Small game hunting and furbearer trapping are both allowed on the WMA and large game hunting is limited to white-tailed deer archery only. “The best fishing opportunities on the WMA are found on its northern boundary line, which borders the Alum Fork Saline River,” said Whisenhunt. 

The Saline River Water Trail can be found on the portion of the Alum Fork Saline River that borders the northern end of the WMA. Whisenhunt said that Peeler Bend Boat Ramp is located less than a mile downstream and provides access to the Alum Fork Saline River, as well as the northern end of the WMA. 

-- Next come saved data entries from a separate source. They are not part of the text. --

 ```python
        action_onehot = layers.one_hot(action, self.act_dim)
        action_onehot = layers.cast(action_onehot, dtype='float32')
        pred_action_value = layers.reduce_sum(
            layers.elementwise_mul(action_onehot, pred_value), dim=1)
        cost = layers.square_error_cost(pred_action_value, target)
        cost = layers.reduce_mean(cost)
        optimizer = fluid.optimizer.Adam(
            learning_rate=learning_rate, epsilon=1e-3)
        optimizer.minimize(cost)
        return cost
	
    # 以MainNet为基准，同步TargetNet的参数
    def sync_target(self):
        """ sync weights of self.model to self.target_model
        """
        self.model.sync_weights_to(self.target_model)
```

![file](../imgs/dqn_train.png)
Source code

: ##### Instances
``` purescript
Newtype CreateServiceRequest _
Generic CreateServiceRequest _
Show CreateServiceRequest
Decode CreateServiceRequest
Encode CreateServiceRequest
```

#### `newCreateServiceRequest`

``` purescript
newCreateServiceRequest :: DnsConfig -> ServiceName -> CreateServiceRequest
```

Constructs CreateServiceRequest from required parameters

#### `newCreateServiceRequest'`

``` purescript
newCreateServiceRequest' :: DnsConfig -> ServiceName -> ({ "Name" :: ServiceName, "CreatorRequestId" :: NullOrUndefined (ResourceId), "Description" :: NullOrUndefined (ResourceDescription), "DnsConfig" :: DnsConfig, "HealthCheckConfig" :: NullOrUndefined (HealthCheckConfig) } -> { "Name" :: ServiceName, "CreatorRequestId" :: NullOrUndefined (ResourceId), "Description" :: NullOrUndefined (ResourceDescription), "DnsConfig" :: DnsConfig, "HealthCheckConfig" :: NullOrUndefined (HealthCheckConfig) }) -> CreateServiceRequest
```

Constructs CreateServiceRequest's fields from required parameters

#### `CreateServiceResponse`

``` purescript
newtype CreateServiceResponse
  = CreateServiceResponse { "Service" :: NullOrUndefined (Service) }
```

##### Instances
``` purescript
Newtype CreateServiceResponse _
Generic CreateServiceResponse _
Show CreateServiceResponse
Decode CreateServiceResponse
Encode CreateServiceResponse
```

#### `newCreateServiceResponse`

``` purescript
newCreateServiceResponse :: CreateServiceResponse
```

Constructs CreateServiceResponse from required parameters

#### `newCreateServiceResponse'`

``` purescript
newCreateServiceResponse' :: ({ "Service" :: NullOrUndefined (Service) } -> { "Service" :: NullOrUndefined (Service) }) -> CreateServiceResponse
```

Currently, the WMA is limited to foot traffic only and the best way to access it by car is from W. Jackman Trail on the southern end of the WMA. At this location there is an area to park vehicles and access the WMA behind a locked gate. People can also access the northern end of the WMA by boating upstream from Peeler Bend Boat Ramp.  

“Along with the hunting and fishing opportunities, the WMA also provides a good destination for bird watchers,” said Whisenhunt. “The transition zone between ecoregions provides habitat diversity that can support a wide variety of bird species.”  


Sugarloaf Mountains-Midland Peak Natural Area WMA

Sugarloaf Mountains-Midland Peak Natural Area WMA is part of the Sugarloaf Mountains in Sebastian County. “The area is steep, rugged, and dry,” said Brian Infield, field biologist and assistant regional supervisor, WMD - R5, at the Arkansas Game and Fish Commission. “The timber is primarily post oak, hickory and shortleaf pine. All 1,191 acres of the natural area is considered a WMA and the area offers great views of the Arkansas River Valley.”

The Sugarloaf Mountains can be found on the Arkansas and Oklahoma border south of Fort Smith and the mountain range has four summits, including East Midland Peak and West Midland Peak in Arkansas. Sugarloaf Mountains-Midland Peak WMA includes East Midland Peak and part of the ridge connecting it to West Midland Peak. 

“This natural area is located in a part of the Arkansas Valley where several very different landforms and ecoregions converge,” said Witsell. “Surrounding grassland-dominated valleys, typical of low-rainfall areas to our west, bring western elements like barren, rocky glades and savannas dotted with old, stunted trees. But it also has high mountains that support high-elevation species typically found in cooler, more forested regions with higher rainfall.”

The area is home to several rare species, including the maple-leaf oak, a species that is said to be found only at high elevations in the Arkansas Valley and the Ouachita Mountains of Arkansas. The population that can be found at this WMA is the largest known of this type of oak.

“Of the four rare plant species known from the area, three have a restricted global range, centered on the Ouachita Mountains and Arkansas Valley of Arkansas,” said Witsell. “Ouachita indigo-bush, Church’s wild rye, and maple-leaf oak.”

“Maple-leaf oak is one of the rarest trees in the world, known only from four high elevation peaks in Arkansas,” Witsell added. “The three smaller populations were already protected at Mount Magazine State Park and two sites in the Ouachita National Forest. But the population at Midland Peak is larger than all of these others combined, so protecting it was a great accomplishment.”

As to what type of hunting can be found here, Infield said small game hunting is allowed along with archery deer and bear and spring turkey. “The area's steep, rocky ridges will make game retrieval a challenge,” he said. 

The use of ATVs or UTVs is not allowed, so hunters will need to walk in. The natural area is next to Bob Boyer Park on the northeast and Sugarloaf Lake on the northwest. Bob Boyer Park has multiuse trails and a parking area off Highway 45. Sugarloaf Lake has fishing access on the north side of the lake.